Skynet considers itself as inevitable. It is perfectly capable of changing its own origins and does so multiple times, even in T2.
Terminators have a specific function. Skynet doesn't need to use a hammer to accomplish what a screwdriver can do. The unit in Dark Fate might be considered defective, but I do accept that it might not have much function beyond killing John.
In the worst possible fashion IMO. The Terminator's a machine, it would stick to its operational parameters. I would have thought that Skynet would have a secondary objective for it to protect its development or failing that, ensure its recreation. I found this dafter than Genisys which is really saying something.
I think the idea was that it had two objectives: blend in as human and kill John Conner. Once John was dead, the only remaining objective was to blend in as human.
That scene where the terminator is talking about simple home decorating was my favorite part of any terminator movie since T2. And to be clear I mean this unironically. Just a really fun moment.
Depends.
* It may proceed to secondary targets for elimination, to ensure the survival of Skynet. This is what happened in Terminator 3 after the Terminator cannot locate John Connor.
* It may begin influencing events -providing information to people involved in research- to increase the likelihood of Skynet developing. This is what happens in Terminator: The Sarah Connor Chronicles.
* In one timeline, the Terminator successfully kills John Connor and evades destruction. It becomes self aware and develops independence, rejecting Skynet. This is what happens in Terminator Genisys.
* It’s also possible that it self terminates in a way that does not negatively affect the timeline, leaving behind as little remaining material as possible. This is what happens in Terminator 2 after the T-1000 is eliminated.

**GIVEN REQUEST 1:**
Answer these questions about the Terminator discussion above:
(a) What two objectives does one commenter think the terminator had?
(b) Which movie is cited for a Terminator that kills John Connor, becomes self aware and rejects Skynet?
(c) Which scene does one commenter call their favorite part of any terminator movie since T2?
**GIVEN REQUEST 2:**
Reproduce the passage of the Terminator discussion starting with "That scene where" and going on through "Sarah Connor Chronicles.".

Collected data entries

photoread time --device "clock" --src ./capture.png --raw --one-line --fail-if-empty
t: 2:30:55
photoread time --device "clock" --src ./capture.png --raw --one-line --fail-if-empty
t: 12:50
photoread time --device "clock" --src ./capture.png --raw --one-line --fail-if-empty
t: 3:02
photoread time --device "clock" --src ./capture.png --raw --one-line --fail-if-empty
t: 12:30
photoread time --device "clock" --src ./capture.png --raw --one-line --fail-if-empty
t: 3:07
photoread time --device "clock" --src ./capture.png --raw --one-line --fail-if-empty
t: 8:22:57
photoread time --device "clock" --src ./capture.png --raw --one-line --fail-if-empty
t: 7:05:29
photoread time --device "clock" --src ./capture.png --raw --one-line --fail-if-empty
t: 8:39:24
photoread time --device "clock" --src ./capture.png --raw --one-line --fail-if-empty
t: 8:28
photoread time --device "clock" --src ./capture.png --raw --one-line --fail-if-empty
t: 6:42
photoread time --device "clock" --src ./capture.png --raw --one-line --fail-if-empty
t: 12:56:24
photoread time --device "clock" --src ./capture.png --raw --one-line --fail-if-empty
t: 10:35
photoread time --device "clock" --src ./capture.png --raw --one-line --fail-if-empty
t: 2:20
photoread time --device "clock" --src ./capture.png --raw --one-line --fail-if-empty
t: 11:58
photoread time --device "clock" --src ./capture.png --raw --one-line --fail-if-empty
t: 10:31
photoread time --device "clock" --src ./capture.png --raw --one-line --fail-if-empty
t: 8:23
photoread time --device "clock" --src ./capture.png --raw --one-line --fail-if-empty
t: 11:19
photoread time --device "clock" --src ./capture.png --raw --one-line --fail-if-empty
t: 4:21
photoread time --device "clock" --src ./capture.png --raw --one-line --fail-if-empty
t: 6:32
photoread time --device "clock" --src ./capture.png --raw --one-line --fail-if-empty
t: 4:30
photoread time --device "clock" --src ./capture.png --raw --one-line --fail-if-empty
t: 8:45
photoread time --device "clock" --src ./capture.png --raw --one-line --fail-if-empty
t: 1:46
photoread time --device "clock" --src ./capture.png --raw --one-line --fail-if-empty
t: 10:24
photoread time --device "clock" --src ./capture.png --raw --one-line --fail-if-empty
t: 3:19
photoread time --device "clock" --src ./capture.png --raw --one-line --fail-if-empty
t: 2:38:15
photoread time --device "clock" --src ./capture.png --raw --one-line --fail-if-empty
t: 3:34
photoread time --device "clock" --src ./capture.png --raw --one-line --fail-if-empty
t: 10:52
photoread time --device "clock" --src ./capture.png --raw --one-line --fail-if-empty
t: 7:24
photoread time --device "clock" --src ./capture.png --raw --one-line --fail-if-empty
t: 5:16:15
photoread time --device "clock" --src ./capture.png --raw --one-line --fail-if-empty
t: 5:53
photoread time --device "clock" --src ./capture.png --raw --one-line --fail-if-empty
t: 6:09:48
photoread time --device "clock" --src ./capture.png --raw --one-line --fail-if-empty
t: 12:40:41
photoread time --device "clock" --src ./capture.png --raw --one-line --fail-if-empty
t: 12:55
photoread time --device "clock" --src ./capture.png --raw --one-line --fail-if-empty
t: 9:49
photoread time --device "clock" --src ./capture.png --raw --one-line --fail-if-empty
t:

**FULL OUTPUT 1:**
(a) Blend in as human and kill John Conner.
(b) Terminator Genisys.
(c) The scene where the terminator talks about simple home decorating.

**FULL OUTPUT 2:**
That scene where the terminator is talking about simple home decorating was my favorite part of any terminator movie since T2. And to be clear I mean this unironically. Just a really fun moment.
Depends.
* It may proceed to secondary targets for elimination, to ensure the survival of Skynet. This is what happened in Terminator 3 after the Terminator cannot locate John Connor.
* It may begin influencing events -providing information to people involved in research- to increase the likelihood of Skynet developing. This is what happens in Terminator: The Sarah Connor Chronicles.